**To do:** Print every one of the following rows, keeping each line's wording, spelling and punctuation unchanged.
-- Opening Marker --
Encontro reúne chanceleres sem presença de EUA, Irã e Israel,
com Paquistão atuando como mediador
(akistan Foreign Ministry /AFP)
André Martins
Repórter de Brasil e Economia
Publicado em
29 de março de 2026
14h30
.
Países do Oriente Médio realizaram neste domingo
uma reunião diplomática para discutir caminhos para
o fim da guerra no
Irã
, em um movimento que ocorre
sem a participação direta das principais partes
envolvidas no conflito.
-- Closing Marker --
**Final answer:**
Encontro reúne chanceleres sem presença de EUA, Irã e Israel,
com Paquistão atuando como mediador
(akistan Foreign Ministry /AFP)
André Martins
Repórter de Brasil e Economia
Publicado em
29 de março de 2026
14h30
.
Países do Oriente Médio realizaram neste domingo
uma reunião diplomática para discutir caminhos para
o fim da guerra no
Irã
, em um movimento que ocorre
sem a participação direta das principais partes
envolvidas no conflito.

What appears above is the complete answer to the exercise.